▶ **YOUR OBJECTIVE**:
Using the records that appear below, write out exactly the lines from the one with "betogers moeten steun" through the one with "Peredaran Sabu, 41 Paket Disita darj 3 TKP", keeping both end lines.
==*==
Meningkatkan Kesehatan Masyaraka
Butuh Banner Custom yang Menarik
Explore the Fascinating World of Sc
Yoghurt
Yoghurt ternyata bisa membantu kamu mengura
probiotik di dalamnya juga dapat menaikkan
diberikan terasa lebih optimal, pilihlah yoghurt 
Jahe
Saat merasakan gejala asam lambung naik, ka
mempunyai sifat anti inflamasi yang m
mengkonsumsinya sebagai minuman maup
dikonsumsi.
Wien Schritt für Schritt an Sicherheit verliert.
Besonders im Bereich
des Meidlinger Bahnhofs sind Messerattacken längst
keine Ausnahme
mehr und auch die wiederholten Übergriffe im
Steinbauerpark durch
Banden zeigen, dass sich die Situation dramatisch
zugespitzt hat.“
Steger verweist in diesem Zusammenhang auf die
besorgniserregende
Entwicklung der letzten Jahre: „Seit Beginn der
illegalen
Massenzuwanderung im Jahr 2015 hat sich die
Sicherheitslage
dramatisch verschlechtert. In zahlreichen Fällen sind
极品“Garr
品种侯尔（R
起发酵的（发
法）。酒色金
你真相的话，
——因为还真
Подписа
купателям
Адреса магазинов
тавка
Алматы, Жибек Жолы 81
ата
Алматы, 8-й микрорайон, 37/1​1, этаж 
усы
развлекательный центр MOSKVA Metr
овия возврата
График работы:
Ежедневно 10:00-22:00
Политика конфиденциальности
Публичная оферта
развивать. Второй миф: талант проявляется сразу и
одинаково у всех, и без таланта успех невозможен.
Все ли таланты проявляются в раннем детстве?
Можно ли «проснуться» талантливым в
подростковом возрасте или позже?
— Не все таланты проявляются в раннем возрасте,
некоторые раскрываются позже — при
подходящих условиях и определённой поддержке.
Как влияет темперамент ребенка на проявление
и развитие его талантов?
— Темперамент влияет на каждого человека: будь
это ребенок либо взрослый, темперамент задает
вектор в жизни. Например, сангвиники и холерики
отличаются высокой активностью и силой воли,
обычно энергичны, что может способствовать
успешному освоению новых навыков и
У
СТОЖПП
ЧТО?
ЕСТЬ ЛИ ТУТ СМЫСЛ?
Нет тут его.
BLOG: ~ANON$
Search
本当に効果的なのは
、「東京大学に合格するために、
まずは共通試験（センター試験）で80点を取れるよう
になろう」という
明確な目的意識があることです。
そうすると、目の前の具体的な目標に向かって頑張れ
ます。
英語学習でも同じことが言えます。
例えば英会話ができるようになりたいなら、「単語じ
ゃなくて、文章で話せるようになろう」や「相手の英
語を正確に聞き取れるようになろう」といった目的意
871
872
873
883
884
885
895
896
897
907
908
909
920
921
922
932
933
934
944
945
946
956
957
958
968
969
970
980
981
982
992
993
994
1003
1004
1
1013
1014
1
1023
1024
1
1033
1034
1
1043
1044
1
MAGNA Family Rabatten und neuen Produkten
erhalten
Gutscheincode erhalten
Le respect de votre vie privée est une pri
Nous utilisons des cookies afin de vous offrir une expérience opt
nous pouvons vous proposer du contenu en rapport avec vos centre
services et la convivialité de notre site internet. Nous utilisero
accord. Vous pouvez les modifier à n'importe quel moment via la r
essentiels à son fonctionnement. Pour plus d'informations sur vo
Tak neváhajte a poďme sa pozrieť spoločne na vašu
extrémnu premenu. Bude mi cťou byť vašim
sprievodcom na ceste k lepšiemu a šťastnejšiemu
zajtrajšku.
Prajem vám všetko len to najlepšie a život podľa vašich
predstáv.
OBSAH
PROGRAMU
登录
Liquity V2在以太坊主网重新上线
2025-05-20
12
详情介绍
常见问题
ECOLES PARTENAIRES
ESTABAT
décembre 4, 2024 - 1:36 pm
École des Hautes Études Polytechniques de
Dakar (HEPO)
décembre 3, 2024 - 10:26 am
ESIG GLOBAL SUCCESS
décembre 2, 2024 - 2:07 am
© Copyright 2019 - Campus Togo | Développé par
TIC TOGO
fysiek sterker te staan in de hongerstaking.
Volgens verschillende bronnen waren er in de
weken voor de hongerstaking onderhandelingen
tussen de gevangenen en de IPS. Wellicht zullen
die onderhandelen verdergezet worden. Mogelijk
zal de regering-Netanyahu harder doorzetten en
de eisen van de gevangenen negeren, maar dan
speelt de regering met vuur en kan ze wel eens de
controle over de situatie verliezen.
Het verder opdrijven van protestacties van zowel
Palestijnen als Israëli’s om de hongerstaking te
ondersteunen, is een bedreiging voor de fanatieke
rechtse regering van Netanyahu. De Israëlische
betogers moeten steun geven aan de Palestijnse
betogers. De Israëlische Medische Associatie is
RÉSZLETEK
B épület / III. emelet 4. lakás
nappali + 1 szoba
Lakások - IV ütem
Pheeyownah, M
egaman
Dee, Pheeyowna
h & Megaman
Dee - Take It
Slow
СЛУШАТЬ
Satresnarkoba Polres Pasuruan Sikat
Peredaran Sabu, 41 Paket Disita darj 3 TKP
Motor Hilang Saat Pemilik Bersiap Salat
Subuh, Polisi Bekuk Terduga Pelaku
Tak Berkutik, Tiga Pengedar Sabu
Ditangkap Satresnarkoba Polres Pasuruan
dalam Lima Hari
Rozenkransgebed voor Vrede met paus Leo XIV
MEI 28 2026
==*==
▶ **EXERCISE SOLUTION**:
betogers moeten steun geven aan de Palestijnse
betogers. De Israëlische Medische Associatie is
RÉSZLETEK
B épület / III. emelet 4. lakás
nappali + 1 szoba
Lakások - IV ütem
Pheeyownah, M
egaman
Dee, Pheeyowna
h & Megaman
Dee - Take It
Slow
СЛУШАТЬ
Satresnarkoba Polres Pasuruan Sikat
Peredaran Sabu, 41 Paket Disita darj 3 TKP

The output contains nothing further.